La tension est montée d'un cran à la veille d'une nouvelle réunion du Conseil commun de la fonction publique, une instance du dialogue social entre syndicats et administration.
Dans un communiqué publié mardi, l'intersyndicale de la Fonction publique, qui rassemble les huit organisations représentatives, a encore demandé au gouvernement de renoncer à « passer en force » et de retirer un projet de décret sur les autorisations spéciales d'absence contre lequel elles s'étaient majoritairement exprimées le 9 avril.
Un cadre contesté pour les absences spéciales
Les autorisations spéciales d'absence peuvent être accordées à des agents par leur employeur dans certains cas (grossesse, parentalité, décès), mais elles sont jusqu'ici accordées en l'absence de cadre harmonisé, et le Conseil d'État avait enjoint au gouvernement de clarifier les règles.
Mais le projet de décret présenté pour avis aux syndicats est loin de faire l'unanimité.
Ils dénoncent notamment la mise en place d'une liste limitative d'absences spéciales autorisées qui compromet la négociation de droits plus favorables pour les agents au niveau local. Concrètement, certaines pratiques plus favorables pourraient être supprimées avec l'instauration d'un tel cadre, redoutent-ils.
Les syndicats réclament des négociations
Les organisations syndicales réclament l'ouverture de négociations sur le sujet afin de « sécuriser les dispositifs plus favorables existants, sortir les situations familiales lourdes (deuil, garde d'enfant, handicap, PMA, adoption, grossesse) de l'arbitraire des +nécessités de service+ et tenir compte des réalités de vie des agents », selon le communiqué commun.
Alors que « les négociations sur l'égalité professionnelle piétinent », et surtout après que les syndicats ont claqué la porte d'un groupe de travail sur les rémunérations il y a deux semaines, le sujet des autorisations spéciales d'absences pourrait faire office de catalyseur.

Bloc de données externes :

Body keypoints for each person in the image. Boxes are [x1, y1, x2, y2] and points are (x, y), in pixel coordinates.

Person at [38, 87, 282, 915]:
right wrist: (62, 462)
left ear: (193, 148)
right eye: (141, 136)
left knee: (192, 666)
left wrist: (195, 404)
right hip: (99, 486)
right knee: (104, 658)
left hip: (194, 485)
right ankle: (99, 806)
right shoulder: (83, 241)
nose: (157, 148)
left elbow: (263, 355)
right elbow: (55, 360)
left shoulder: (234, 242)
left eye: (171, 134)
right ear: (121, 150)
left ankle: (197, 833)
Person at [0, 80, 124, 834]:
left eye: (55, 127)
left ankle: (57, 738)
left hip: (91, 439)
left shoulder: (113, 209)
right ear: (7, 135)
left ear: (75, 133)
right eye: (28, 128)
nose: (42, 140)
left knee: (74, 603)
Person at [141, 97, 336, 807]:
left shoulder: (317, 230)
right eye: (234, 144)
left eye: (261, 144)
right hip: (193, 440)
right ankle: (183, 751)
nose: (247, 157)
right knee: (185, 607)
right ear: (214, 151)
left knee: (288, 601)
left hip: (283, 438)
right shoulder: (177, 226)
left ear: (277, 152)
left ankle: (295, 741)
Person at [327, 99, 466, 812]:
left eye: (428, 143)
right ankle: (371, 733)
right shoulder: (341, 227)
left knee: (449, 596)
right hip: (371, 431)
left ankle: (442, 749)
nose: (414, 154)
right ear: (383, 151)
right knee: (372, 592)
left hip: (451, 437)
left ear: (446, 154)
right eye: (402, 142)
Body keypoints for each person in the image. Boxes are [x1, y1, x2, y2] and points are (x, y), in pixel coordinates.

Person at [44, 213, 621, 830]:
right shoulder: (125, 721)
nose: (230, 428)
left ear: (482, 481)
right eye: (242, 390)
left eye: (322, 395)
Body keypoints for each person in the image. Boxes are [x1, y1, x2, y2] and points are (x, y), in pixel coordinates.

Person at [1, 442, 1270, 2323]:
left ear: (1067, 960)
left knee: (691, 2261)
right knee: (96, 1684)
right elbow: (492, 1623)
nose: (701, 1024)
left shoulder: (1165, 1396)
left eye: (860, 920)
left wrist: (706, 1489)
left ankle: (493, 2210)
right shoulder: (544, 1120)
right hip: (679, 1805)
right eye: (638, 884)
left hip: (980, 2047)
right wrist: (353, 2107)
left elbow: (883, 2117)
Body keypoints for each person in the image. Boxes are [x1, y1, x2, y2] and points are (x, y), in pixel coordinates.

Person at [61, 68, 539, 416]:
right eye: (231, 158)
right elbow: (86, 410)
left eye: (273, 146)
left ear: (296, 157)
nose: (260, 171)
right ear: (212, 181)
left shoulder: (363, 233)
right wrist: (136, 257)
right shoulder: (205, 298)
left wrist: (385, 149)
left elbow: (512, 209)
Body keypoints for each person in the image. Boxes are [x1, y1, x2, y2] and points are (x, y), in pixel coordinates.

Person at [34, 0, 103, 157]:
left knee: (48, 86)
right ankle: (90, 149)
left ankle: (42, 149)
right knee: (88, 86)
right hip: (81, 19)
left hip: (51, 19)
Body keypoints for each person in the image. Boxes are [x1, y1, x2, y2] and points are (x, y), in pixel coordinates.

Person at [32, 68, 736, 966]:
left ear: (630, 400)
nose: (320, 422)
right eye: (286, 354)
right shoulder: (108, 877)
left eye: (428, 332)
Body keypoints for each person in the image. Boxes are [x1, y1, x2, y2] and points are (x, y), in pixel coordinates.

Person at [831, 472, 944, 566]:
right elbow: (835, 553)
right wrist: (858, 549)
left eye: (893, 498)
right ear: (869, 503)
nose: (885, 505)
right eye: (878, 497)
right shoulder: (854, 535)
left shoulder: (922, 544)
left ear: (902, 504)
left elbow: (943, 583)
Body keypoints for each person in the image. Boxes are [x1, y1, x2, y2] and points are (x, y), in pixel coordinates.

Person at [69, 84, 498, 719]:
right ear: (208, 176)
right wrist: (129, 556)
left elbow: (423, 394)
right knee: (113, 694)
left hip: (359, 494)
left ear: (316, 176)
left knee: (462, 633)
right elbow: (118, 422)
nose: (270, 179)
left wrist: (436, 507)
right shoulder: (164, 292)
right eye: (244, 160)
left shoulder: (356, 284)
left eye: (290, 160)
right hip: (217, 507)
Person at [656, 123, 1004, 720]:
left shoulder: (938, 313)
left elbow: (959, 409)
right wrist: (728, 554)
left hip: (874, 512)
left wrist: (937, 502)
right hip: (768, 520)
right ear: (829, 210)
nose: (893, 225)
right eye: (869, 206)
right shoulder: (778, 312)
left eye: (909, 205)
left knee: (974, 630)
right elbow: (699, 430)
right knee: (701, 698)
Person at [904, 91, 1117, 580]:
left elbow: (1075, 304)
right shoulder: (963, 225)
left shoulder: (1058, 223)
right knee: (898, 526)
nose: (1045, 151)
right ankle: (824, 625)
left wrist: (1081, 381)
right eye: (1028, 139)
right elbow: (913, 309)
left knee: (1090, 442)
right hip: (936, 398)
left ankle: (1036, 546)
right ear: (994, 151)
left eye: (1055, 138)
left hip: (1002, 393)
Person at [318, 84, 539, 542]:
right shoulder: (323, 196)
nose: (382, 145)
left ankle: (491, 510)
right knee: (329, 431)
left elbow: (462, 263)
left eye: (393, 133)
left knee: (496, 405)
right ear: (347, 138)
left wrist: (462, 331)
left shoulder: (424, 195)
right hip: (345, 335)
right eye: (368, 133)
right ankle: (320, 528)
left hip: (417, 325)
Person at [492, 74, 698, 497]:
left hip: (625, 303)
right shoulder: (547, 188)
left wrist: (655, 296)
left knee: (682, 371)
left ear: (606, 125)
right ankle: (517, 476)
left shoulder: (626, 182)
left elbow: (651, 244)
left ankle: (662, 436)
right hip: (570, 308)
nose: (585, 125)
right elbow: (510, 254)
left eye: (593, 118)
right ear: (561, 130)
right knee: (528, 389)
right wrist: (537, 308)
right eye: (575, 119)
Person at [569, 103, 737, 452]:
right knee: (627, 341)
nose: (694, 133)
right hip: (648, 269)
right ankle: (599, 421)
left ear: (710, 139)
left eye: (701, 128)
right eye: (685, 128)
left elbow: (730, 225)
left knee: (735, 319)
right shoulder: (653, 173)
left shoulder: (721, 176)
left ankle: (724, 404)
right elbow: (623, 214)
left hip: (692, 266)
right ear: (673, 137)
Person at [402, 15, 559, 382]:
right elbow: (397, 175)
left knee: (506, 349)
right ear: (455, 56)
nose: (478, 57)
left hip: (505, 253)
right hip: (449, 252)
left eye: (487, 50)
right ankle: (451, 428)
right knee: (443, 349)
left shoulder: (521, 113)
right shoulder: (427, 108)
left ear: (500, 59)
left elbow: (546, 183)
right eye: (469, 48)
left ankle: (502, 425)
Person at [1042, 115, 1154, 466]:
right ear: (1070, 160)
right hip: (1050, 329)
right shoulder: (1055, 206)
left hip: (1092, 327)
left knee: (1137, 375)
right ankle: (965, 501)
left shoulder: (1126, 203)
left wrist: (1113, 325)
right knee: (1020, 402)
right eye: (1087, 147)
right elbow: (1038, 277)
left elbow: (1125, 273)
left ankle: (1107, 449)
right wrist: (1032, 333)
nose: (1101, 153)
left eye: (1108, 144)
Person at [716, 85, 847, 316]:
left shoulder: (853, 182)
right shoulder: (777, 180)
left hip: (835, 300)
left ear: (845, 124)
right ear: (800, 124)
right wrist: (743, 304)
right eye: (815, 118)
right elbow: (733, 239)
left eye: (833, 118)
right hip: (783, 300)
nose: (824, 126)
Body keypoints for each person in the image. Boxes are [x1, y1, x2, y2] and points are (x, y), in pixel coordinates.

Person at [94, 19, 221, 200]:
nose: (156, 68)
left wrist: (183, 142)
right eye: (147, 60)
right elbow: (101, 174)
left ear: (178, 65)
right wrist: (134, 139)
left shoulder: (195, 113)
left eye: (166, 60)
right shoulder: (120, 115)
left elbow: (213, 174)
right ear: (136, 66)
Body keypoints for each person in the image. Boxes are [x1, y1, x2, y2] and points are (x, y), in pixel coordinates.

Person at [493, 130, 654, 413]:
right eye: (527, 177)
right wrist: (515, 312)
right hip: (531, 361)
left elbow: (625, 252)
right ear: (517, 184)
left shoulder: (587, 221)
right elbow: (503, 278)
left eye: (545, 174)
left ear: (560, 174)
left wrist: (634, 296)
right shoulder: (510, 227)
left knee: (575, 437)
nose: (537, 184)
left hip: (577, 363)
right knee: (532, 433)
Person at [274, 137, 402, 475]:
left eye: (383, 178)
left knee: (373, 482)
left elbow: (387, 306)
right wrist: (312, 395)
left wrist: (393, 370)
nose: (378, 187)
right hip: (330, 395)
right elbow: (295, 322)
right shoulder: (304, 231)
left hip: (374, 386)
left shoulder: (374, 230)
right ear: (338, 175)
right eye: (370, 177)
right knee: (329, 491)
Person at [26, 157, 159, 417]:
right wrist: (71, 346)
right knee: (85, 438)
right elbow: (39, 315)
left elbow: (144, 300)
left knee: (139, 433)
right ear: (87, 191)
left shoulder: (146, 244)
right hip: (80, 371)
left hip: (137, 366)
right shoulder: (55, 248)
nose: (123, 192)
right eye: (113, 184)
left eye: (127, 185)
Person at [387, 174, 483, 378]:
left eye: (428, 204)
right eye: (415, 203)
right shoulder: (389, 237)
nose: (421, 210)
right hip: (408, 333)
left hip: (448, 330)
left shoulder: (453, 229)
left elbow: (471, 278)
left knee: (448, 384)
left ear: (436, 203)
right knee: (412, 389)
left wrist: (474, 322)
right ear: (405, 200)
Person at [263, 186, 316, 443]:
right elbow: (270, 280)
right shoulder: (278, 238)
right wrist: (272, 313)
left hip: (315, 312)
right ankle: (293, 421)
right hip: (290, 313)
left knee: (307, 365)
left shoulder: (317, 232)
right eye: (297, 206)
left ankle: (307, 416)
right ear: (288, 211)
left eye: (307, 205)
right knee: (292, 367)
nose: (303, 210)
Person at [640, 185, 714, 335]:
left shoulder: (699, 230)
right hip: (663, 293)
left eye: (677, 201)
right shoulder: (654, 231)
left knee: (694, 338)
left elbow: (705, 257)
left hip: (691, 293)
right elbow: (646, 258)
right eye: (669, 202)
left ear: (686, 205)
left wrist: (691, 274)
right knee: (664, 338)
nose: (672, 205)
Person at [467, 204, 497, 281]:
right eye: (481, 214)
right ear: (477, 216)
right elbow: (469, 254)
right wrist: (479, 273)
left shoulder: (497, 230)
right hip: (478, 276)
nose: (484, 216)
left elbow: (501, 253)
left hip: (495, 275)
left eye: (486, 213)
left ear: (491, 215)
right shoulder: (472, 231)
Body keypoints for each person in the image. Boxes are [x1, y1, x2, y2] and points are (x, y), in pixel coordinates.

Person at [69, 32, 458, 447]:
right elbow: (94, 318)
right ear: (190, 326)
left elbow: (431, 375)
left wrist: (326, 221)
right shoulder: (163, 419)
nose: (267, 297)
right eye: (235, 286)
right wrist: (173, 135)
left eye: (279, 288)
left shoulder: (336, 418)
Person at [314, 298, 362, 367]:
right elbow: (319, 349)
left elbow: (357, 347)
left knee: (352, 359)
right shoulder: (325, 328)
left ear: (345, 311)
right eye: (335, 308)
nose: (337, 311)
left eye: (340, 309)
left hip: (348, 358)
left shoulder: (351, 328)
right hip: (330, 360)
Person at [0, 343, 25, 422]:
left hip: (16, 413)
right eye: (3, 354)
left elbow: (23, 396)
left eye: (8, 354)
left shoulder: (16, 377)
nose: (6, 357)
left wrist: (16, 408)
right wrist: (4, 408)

Mise en garde sur de possibles mobilisations
« Les organisations syndicales CGT, FO, CFDT, UNSA, FSU, Solidaires, CFE-CGC et FA-FP mettent aussi en garde sur l'ensemble des dossiers actuels (...) » et « alertent sur la poursuite de ces politiques de régression sociale et budgétaire qui ne pourra que renforcer la colère des agents et possiblement aboutir à la perspective de mobilisations dans la fonction publique ».
Les syndicats n'ont pas précisé la forme que ces éventuelles « mobilisations » pourraient prendre.